> [SOURCE DATA]
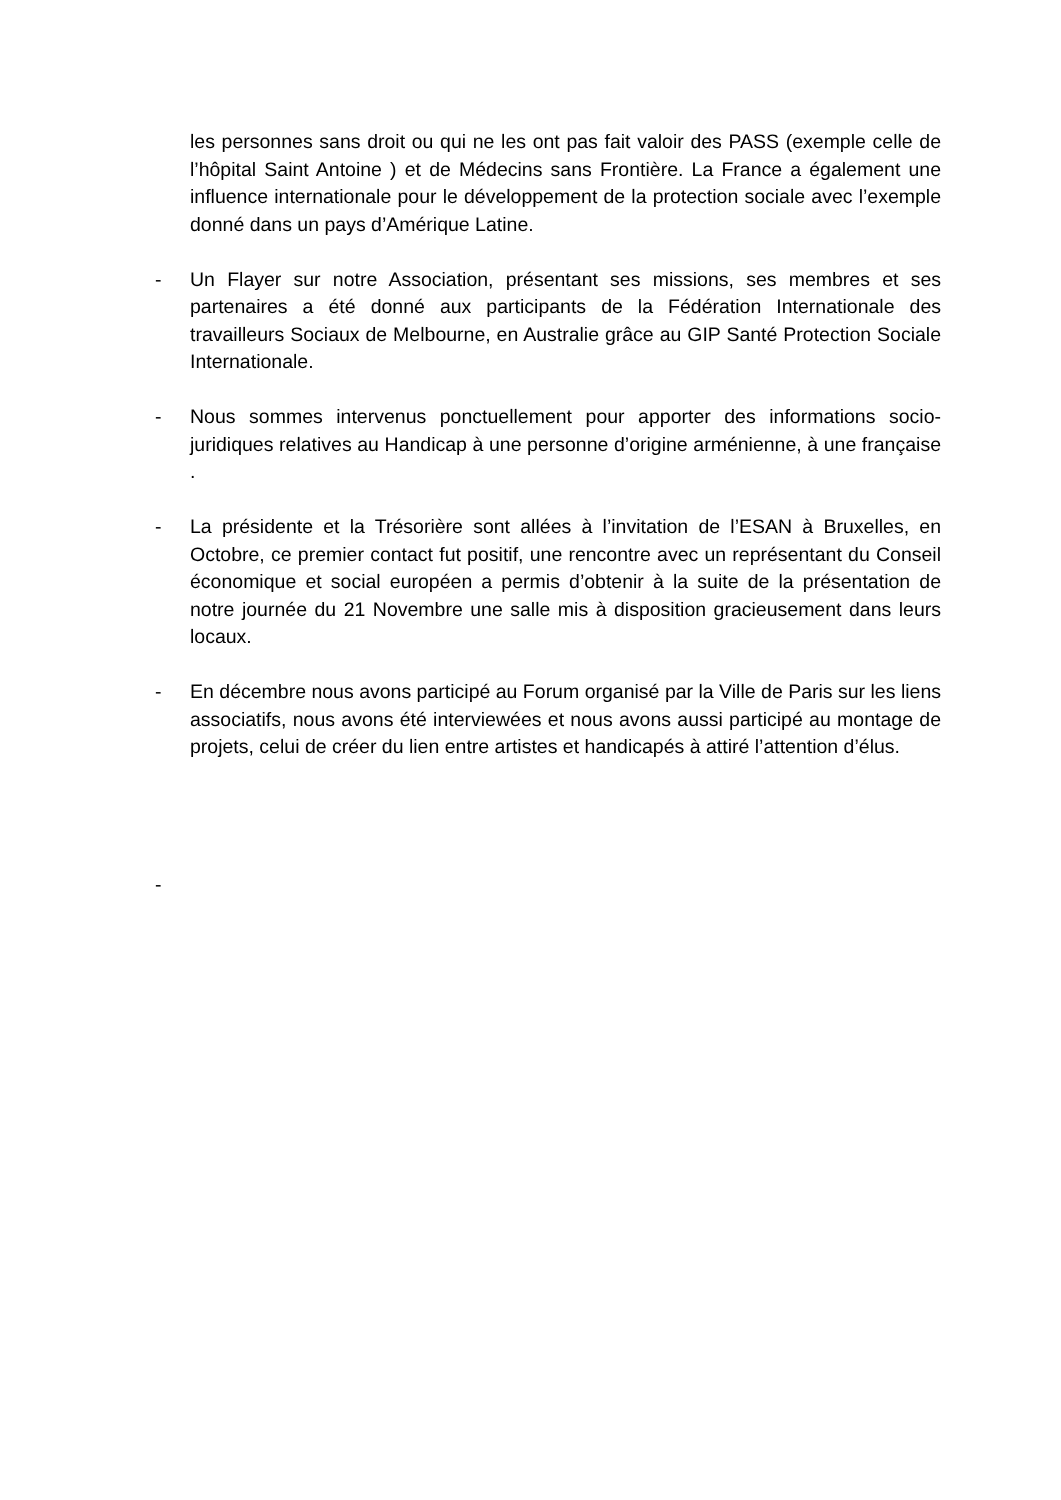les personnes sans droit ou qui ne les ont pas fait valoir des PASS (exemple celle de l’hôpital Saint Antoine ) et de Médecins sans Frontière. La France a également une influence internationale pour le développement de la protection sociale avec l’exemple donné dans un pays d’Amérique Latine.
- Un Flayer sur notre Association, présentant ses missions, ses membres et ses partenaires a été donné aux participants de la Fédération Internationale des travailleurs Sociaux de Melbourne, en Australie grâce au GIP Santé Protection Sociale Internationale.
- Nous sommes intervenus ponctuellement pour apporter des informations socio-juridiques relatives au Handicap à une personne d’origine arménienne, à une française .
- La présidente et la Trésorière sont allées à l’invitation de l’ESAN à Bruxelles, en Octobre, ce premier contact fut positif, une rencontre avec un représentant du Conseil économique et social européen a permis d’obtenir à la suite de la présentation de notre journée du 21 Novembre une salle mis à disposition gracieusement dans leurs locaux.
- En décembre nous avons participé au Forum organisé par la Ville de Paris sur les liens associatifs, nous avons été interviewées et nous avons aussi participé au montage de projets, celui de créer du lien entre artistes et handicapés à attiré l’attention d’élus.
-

> [THE PROBLEM] Give every entry again as it is, dropping its pictures.

> [THE COMPLETED TASK]
les personnes sans droit ou qui ne les ont pas fait valoir des PASS (exemple celle de l’hôpital Saint Antoine ) et de Médecins sans Frontière. La France a également une influence internationale pour le développement de la protection sociale avec l’exemple donné dans un pays d’Amérique Latine.
- Un Flayer sur notre Association, présentant ses missions, ses membres et ses partenaires a été donné aux participants de la Fédération Internationale des travailleurs Sociaux de Melbourne, en Australie grâce au GIP Santé Protection Sociale Internationale.
- Nous sommes intervenus ponctuellement pour apporter des informations socio-juridiques relatives au Handicap à une personne d’origine arménienne, à une française .
- La présidente et la Trésorière sont allées à l’invitation de l’ESAN à Bruxelles, en Octobre, ce premier contact fut positif, une rencontre avec un représentant du Conseil économique et social européen a permis d’obtenir à la suite de la présentation de notre journée du 21 Novembre une salle mis à disposition gracieusement dans leurs locaux.
- En décembre nous avons participé au Forum organisé par la Ville de Paris sur les liens associatifs, nous avons été interviewées et nous avons aussi participé au montage de projets, celui de créer du lien entre artistes et handicapés à attiré l’attention d’élus.
-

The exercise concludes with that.